Under Ottoman rule, Cretans enjoyed many important privileges. They were exempted from the traditional Timar system, avoiding the Ottoman land tenure, and a number of taxes. When Greece gained independence in 1832, they attempted to annex Crete. The island of Samos won autonomy after the War of Greek independence. The next target was Crete. The Cretans took part in the revolution, but failed to shake off their imperial rulers.
At first, Greek spies were sent to the island. The young agents were instructed to revolt against the rule of a decaying Ottoman Empire. The local uprising was only suppressed with the aid of Muhammad Ali of Egypt. A Russian-provoked unrest then broke out in the island where the Christian community made up a large part of the population. As well as Greek volunteers, the uprising involved several of Europe's major powers. The Ottoman Grand Vizier Ali Pasha took control of the Ottoman forces but was forced in 1868 to make serious concessions, turning Crete into a virtual autonomous state.
The Pact of Halepa was made in 1878 between the Ottoman Empire and the representatives of several European states. It was signed in Halepa (Chania). Crete became a semi-independent parliamentary state within the Ottoman Empire under a Christian governor. By this time, a large proportion of the local Muslim population had moved to Turkey. The number of Muslims declined year by year.

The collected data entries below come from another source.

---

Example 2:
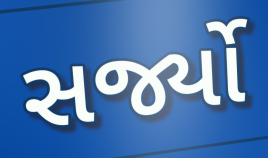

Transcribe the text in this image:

સર્જ્યો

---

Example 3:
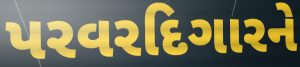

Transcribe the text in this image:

પરવરદિગારને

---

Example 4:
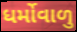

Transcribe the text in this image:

ધર્મોવાળુ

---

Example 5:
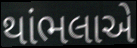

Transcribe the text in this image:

થાંભલાએ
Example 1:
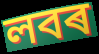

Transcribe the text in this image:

লবৰ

In response to the rebellions, the Pact of Halepa was abrogated. When violence erupted again in 1896, the Greek Government sent its forces to the island. The Great Powers of the U.K., France, Austria, Germany, Italy and Russia, surrounded the coast.

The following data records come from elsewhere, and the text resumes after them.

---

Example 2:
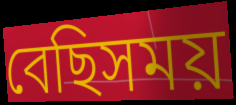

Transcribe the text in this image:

বেছিসময়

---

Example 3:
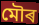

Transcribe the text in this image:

মৌৰ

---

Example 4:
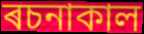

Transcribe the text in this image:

ৰচনাকাল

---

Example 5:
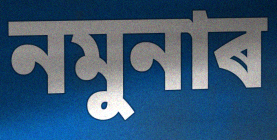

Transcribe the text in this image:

নমুনাৰ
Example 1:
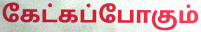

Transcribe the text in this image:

கேட்கப்போகும்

The U.K. attempted to withdraw all Greek forces, while Austria and Germany withdrew their ships. Ottoman control over the island was restricted. The locals reacted strongly toward the incidents, chanting the national anthem which says "Crete means everything to us, we sacrifice our blood."
The Cretan struggle accelerated the Greco-Turkish war of 1897, known in Greece as the "Black '97." Although the Ottomans won the fight, they were unable to retain power. The Great Powers announced the new status of the island. The fully autonomous Cretan state was established under the Ottoman suzerainty and Prince George of Greece was appointed as the high-commissioner. The Ottoman Empire was not allowed to collect a tribute or name the governor. The Great Powers forced the Ottomans to abandon the island over time, yet Crete was still obliged to pay a fixed tax. More explicitly, the Greco-Turkish War of 1897 ended against the Ottomans, but in favor of the defeated Greece. The governor, though under the command of Istanbul, acted like a deputy. In 1899, a draft constitution was presented to the constitutional assembly.

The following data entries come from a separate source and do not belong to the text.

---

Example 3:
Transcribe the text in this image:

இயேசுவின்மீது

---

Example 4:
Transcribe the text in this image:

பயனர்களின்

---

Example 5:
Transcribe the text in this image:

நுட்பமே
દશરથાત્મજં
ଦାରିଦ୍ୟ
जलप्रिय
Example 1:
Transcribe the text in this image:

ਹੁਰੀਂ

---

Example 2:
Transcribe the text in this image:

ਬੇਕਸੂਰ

Prince George was entitled to issue money, present a coat of arms and adopt a separate flag. The constitution adopted regulations for the future of the Cretan Muslims rejected by the Ottoman Empire.
However, there was nothing to do. The Greek prince was given the privilege to appoint the Qadis, Islamic Ottoman judges. Further, all state officers were obliged to take a loyalty oath before starting work. While from the outside the matter appeared resolved, such privileges only created unrest among the Cretans. The Qadi of Kandiye, assigned from Istanbul, was pushed to go back in 1910. The Great Powers asked the Crete government to elect the Qadis among the eligible locals by the Muslims.
Doubtful about the pro-Greek ideas of the Prince, a group of Cretans staged a revolt under the leadership of politician Eleftherios Venizelos. The Prince had no choice, but to flee from the island. Another high commissioner was assigned. The Muslim representatives caused a stir at the Cretan Assembly gathered in 1910, asking to take a loyalty oath to the present Greek King. Following the rejection of the Muslims, the assembly was suspended for four months. When the assembly was reopened, the Muslim members were recognized without taking an oath. Meanwhile, the Cretan Assembly assigned a representative to the National Greek Assembly in Athens. In 1908, the Cretan Government decided to annex to Greece, yet failed due to English intervention.
The Ottoman Empire ceded Crete once the Treaty of London and Athens was signed after the First Balkan Wars broke out between 1912 and 1913, bringing to an end the Ottoman's near-300-year reign.